The USG members who voted against the referendum resolution were seniors Karis Gong, Michael Murray, Brandon Parry, Chris Willis and Robert Wai Wong, as well as juniors Dara Deshe, Liz Gough and Carol Wang, and sophomores Hannibal Person and Sunshine Yin.

The next USG Senate meeting will be held on Dec. 4, after the online polls will have opened for the referendum vote.

In a letter printed in the Nov. 22 issue of the 'Prince,' six members of the USG proposed canceling the referendum vote because of reservations about the role that student government should play in political issues that reach beyond the University and questions on precisely how the referendum was drafted and discussed by the Senate.

Gong, who signed the letter, acknowledged that student government has become increasingly politicized — USG president Joseph discussed issues of race and class in his campaign — but said: "I think that the large majority of students haven't elected the current people on the USG based on political beliefs."

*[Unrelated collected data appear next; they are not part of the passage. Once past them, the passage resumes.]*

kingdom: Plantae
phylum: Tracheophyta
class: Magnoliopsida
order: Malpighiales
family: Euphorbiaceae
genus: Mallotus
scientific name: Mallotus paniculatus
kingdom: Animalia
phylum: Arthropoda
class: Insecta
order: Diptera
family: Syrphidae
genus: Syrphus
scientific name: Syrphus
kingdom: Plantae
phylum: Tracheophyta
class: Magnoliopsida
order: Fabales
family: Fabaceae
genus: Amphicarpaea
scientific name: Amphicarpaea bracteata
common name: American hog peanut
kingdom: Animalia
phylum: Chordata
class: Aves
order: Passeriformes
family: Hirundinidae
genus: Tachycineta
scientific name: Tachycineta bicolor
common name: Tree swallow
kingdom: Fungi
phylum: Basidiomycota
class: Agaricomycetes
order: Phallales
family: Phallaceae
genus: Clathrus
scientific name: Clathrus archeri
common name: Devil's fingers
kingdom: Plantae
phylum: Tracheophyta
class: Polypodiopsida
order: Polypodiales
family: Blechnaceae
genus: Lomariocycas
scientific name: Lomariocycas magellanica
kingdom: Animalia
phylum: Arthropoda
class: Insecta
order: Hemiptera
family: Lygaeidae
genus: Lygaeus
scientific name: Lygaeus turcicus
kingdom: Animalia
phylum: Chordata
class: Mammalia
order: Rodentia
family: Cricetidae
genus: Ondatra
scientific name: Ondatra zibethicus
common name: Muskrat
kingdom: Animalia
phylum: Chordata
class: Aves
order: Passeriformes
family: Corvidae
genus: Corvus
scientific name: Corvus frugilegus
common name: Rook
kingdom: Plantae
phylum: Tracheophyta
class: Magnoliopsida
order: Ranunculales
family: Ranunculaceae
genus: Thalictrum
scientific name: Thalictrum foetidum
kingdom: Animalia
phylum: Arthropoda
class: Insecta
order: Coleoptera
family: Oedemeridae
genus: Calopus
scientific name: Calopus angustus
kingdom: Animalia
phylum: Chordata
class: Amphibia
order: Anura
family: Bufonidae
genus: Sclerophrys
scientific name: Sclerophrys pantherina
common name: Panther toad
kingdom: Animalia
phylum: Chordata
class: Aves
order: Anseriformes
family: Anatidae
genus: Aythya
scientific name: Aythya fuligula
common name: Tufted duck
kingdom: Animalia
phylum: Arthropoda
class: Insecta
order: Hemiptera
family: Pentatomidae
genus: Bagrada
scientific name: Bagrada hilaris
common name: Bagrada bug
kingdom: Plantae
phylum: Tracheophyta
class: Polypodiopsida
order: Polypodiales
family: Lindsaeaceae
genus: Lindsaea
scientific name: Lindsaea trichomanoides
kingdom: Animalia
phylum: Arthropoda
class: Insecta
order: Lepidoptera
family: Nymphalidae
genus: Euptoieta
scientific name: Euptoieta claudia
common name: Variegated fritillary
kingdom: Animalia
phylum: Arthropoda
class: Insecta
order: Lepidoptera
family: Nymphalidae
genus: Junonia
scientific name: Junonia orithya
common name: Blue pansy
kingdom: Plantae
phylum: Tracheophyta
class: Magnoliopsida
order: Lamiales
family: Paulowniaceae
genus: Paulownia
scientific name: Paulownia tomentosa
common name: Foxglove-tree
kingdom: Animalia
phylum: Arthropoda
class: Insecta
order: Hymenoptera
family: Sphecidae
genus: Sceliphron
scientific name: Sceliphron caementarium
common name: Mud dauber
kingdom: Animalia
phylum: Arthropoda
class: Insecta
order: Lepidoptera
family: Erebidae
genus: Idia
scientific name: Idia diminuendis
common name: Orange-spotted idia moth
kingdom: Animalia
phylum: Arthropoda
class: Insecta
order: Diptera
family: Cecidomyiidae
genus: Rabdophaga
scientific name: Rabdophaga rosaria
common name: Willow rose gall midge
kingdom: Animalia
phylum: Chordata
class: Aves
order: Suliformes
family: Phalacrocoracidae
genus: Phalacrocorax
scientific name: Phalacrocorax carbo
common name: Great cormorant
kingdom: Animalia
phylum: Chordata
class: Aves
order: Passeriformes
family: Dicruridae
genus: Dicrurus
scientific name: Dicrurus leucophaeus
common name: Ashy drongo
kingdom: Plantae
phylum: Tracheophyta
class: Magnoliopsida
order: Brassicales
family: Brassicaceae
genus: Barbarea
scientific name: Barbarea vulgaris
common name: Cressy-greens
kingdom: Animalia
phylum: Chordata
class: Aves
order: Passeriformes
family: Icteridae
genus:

Gong said the Lewis amicus brief and PJP's campaign to have it approved by the USG indicate a desire on the part of involved students to force the USG to support the opinions of a certain group of students, though not all, on campus.

"The USG's role is not to take a stand on issues that only certain groups of students are in support of," she said. "It's to facilitate the student groups ... not to pick and choose only some to endorse."